Ellie was not in the water. She was no longer on the beach. In the space of minutes she had been taken. A sexual predator, the police told him. He was known to be in the area. A repeat offender.
“No way,” Marco remembered himself saying as the horror of what might have happened to Ellie took hold of him.
“I’ll kill him if he’s hurt her!”
he’d yelled. He’d even, later, found out where and how to buy a gun. It was tucked in his belt when the police called his father to say they had found Ellie’s body, and Marco immediately went in search of the man.
The cops got there first, shot the predator before Marco even knew where he was. But never in his life would he forget the primitive urge for revenge; an eye for an eye, a life for a life. And he would never forget Ellie, whose childish sweet voice he could still hear in his head, even though he was sitting under the old olive tree in Costas’s bar, smelling the sweetness of jasmine and the aroma of roasting meat and the salt lick of the sea, viewing its blueness that was so unlike the gray Atlantic where her abused body had been found.
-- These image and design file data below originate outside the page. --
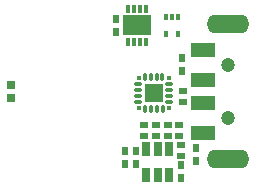
<source format=gbs>
G04 #@! TF.FileFunction,Soldermask,Bot*
%FSLAX46Y46*%
G04 Gerber Fmt 4.6, Leading zero omitted, Abs format (unit mm)*
G04 Created by KiCad (PCBNEW 4.0.7) date 2018. March 19., Monday 22:41:37*
%MOMM*%
%LPD*%
G01*
G04 APERTURE LIST*
%ADD10C,0.150000*%
%ADD11R,0.750000X1.160000*%
%ADD12R,0.350000X0.800000*%
%ADD13R,1.290000X0.930000*%
%ADD14O,3.600120X1.601140*%
%ADD15R,2.098980X1.298880*%
%ADD16C,1.199820*%
%ADD17R,0.600000X0.700000*%
%ADD18R,0.440000X0.440000*%
%ADD19O,0.350000X0.710000*%
%ADD20O,0.710000X0.350000*%
%ADD21R,1.600000X1.600000*%
%ADD22R,0.400000X0.550000*%
%ADD23R,0.800000X0.700000*%
%ADD24R,0.500000X0.700000*%
%ADD25R,0.700000X0.500000*%
G04 APERTURE END LIST*
D10*
D11*
X110000Y-4894500D03*
X1060000Y-4894500D03*
X2010000Y-4894500D03*
X2010000Y-7094500D03*
X110000Y-7094500D03*
X1060000Y-7094500D03*
D12*
X-1442600Y7013300D03*
X-942600Y7013300D03*
X-442600Y7013300D03*
X57400Y7013300D03*
X57400Y4213300D03*
X-442600Y4213300D03*
X-942600Y4213300D03*
X-1442600Y4213300D03*
D13*
X-97600Y5198300D03*
X-1287600Y5198300D03*
X-97600Y6028300D03*
X-1287600Y6028300D03*
D14*
X6999600Y5683770D03*
X6999600Y-5715750D03*
D15*
X4899020Y-1016750D03*
X4899020Y1000010D03*
X4899020Y-3516110D03*
X4899020Y3484130D03*
D16*
X6999600Y-2266430D03*
X6999600Y2234450D03*
D17*
X3015800Y-7370000D03*
X3015800Y-6270000D03*
D18*
X-540000Y1111500D03*
D19*
X-40000Y1201500D03*
X460000Y1201500D03*
X990000Y1201500D03*
X1460000Y1201500D03*
D18*
X1990000Y1111500D03*
D20*
X2060000Y611500D03*
X2060000Y111500D03*
X2060000Y-418500D03*
X2060000Y-918500D03*
D18*
X1990000Y-1418500D03*
D19*
X1490000Y-1488500D03*
X990000Y-1488500D03*
X460000Y-1488500D03*
X-40000Y-1488500D03*
D18*
X-540000Y-1418500D03*
D20*
X-610000Y-918500D03*
X-610000Y-418500D03*
X-610000Y102500D03*
X-610000Y611500D03*
D21*
X725000Y-153500D03*
D22*
X1779200Y6275200D03*
X2779200Y6275200D03*
X1779200Y4875200D03*
X2279200Y6275200D03*
X2779200Y4875200D03*
D17*
X4285800Y-4809500D03*
X4285800Y-5909500D03*
D23*
X-11375000Y-603500D03*
X-11375000Y496500D03*
D24*
X-1706480Y-5090260D03*
X-806480Y-5090260D03*
D25*
X3025960Y-5443740D03*
X3025960Y-4543740D03*
D24*
X-1701400Y-6159600D03*
X-801400Y-6159600D03*
D25*
X3203760Y38420D03*
X3203760Y-861580D03*
X1893120Y-3741940D03*
X1893120Y-2841940D03*
X-138880Y-3741940D03*
X-138880Y-2841940D03*
X2904040Y-3741940D03*
X2904040Y-2841940D03*
X902520Y-3741940D03*
X902520Y-2841940D03*
D17*
X3127560Y1746060D03*
X3127560Y2846060D03*
X-2445200Y5063300D03*
X-2445200Y6163300D03*
M02*

</source>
It was the reason, he supposed now, that he was so concerned about the red-haired girl in the blue dress. What had happened to her was not so far from what had happened to his sister. It made it that much more urgent to find out.
From his seat in the bar, he saw a boat approaching. It was the
Zeus
. He’d heard a rumor that its captain had rescued a half-drowned girl. He was in the Jeep in a flash.
The tires screeched as Marco swung to a stop on the jetty. He was out and running toward the black gulet, Em yapping alongside him, casting a wary eye at the water. As the boat edged to the mooring Marco saw the man in a gold-braided captain’s hat throwing a fender over the side. A young T-shirted man was at the helm.
He hailed the captain, said he needed to speak with him. “About a young woman,” he called as the gangplank was lowered, “a half-drowned woman you rescued.”